Saved data entries:

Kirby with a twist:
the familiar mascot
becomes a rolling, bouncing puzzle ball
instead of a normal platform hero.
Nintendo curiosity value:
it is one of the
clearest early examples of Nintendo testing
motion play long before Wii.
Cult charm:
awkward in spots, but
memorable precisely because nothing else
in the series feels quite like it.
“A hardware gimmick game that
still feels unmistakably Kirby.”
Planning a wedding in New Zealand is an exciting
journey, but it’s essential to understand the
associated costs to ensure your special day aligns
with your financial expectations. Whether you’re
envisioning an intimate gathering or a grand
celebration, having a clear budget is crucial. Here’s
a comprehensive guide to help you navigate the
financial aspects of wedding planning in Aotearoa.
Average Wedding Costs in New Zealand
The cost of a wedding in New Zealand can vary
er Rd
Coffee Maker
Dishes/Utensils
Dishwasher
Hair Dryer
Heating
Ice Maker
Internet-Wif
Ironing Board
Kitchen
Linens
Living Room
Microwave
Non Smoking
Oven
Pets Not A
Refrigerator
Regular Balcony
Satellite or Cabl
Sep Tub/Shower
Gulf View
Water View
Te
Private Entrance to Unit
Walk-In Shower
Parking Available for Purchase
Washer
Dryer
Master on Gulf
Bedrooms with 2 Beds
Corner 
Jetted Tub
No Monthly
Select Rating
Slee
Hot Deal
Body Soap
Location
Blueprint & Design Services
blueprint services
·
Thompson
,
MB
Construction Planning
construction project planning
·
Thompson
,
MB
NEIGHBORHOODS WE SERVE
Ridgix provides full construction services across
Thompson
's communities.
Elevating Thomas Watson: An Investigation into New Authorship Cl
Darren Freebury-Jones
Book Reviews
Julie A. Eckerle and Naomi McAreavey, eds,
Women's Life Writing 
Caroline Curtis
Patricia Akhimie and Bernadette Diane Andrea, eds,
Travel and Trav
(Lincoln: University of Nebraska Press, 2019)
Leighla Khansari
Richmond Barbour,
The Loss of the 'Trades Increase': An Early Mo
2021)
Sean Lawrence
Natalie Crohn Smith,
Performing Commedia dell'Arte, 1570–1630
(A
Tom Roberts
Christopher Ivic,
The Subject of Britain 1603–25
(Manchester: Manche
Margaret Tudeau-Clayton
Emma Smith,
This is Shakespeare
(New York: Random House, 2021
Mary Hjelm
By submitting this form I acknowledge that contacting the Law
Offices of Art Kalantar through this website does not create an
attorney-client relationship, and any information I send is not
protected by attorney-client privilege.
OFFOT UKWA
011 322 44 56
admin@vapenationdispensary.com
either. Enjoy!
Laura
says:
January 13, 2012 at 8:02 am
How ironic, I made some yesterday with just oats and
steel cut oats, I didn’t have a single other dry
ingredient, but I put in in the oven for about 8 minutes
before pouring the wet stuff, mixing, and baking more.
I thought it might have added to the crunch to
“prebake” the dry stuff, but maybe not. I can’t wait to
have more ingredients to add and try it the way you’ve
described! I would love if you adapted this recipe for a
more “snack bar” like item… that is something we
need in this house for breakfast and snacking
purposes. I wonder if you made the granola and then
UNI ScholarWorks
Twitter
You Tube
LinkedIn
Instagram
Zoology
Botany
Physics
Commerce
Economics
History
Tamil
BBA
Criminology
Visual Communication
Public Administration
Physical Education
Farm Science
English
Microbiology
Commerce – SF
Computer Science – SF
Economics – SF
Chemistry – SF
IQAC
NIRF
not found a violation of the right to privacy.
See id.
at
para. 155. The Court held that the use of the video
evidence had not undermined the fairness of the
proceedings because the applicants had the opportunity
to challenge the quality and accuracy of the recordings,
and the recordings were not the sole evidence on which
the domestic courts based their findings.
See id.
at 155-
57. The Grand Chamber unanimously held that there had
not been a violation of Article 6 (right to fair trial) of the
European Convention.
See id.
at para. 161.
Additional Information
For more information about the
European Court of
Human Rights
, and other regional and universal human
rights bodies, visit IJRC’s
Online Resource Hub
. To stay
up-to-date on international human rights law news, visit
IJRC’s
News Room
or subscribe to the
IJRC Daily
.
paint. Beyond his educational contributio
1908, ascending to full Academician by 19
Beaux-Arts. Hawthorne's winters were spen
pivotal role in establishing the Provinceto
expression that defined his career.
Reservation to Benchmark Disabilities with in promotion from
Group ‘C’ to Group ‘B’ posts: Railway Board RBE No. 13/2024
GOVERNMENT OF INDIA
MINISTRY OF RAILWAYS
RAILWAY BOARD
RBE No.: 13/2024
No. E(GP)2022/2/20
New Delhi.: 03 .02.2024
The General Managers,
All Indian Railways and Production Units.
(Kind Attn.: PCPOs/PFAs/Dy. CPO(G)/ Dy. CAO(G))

→ **REQUIREMENT**:
What is the number of lines in the data that include the word "other"? State only that number.

→ **TASK ANSWER**:
2